● Selected extract
It was a pleasure to be the keynote speaker for Sanako’s TILT (Technology In Language Teaching) event on 26th June. It was different to be talking about something other than my employer’s stuff for a change!

There are so many excellent ways to use technology in the classroom or for planning lessons, so I decided to limit myself mainly to websites, which are available from just about anywhere.  I also included The Hat, though, as I can’t ever seem to talk about technology for teaching without mentioning The Hat!

If you’d like to see the links I mentioned, you’ll find them all in this link.  I owe a huge debt of thanks to all the #mfltwitterati, through whom I have discovered many of these sites – all mentioned by name at the event if I could recall who introduced me to each particular link 🙂

#nalasat

At #nalasat, an MFL Show and Tell event held in Manchester on 9th November, I shared an idea for helping improve listening skills through reading, making a link between the sound and the look of a word.

In brief, this is the idea:

  • At the start of the lesson, give pupils the text you want them to listen to later on, but don’t tell them that is what is going to happen.

● Dataset section
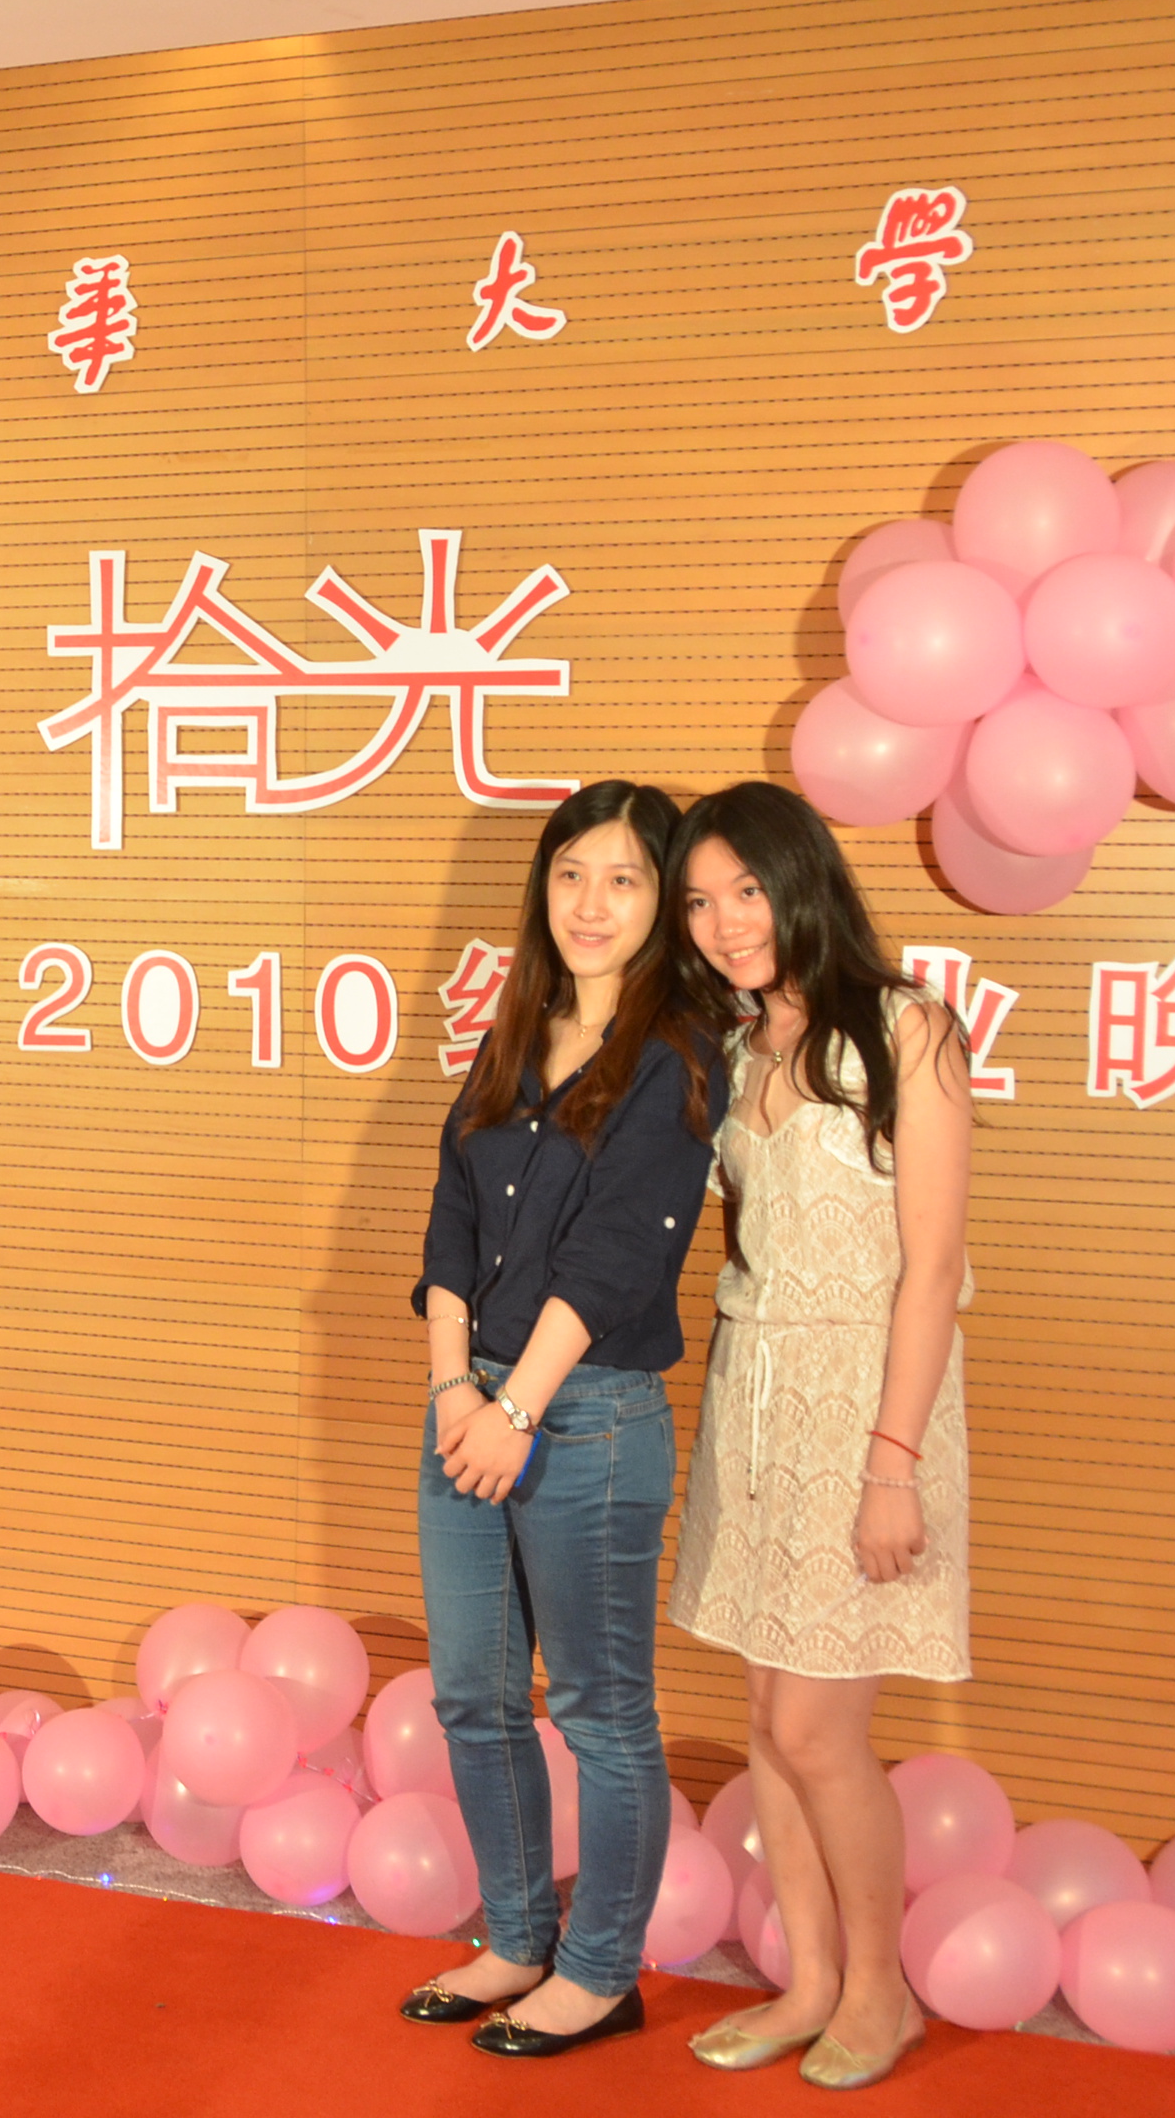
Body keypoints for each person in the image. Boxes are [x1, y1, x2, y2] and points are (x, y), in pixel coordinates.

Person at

● Tasks and exercises
[1] Summarize the post on technology in language teaching in two sentences.
[2] Write the next part of the post on technology in language teaching, picking up after its final sentence.

● Solved tasks
[1] The writer was keynote speaker at Sanako's TILT event on 26th June and talked mainly about websites for the classroom and lesson planning, plus The Hat. The writer credited the #mfltwitterati for many of those sites, and at #nalasat, an MFL Show and Tell event in Manchester on 9th November, shared an idea for improving listening through reading by linking a word's sound and look, which begins with giving pupils the text they will later hear without telling them so.

[2]
  • Give them a few seconds to look through the text.
  • Tell pupils that you are going to read the text aloud, and they should join in with you when they know what you are doing. Repeat this several times, changing the pattern each time. Suggestions are:
    • Read every other word
    • Read every third/fourth word
    • Start reading from the end of the text
    • Read the first word of each line, then the last word of each line
    • Read the first word of the text, then the last word of the text, then the second word of the text, then the penultimate word of the text etc
  • You can make it as complicated or as simple as your own brain can manage!
  • After a few minutes of fun, put the text away.
  • Later in the lesson, conduct the listening activity, without saying that pupils have already had access to the text.

If you would like a comprehensive overview of everything that happened on the day, you could do worse than read this post by Dominic McGladdery.

It’s Show and Tell time!

If you’re a language teacher in the North West, and you don’t know what a Show and Tell event is, then that means you have to come and find out!

If you do know what one is, then you’ll want to come!

If you want to read about my previous experiences at such gatherings, then there are some posts here.

And if you want to sign up for the Show and Tell event on Saturday 9th November at Instituto Cervantes in Manchester, then you need the link below.

Did I mention it’s free?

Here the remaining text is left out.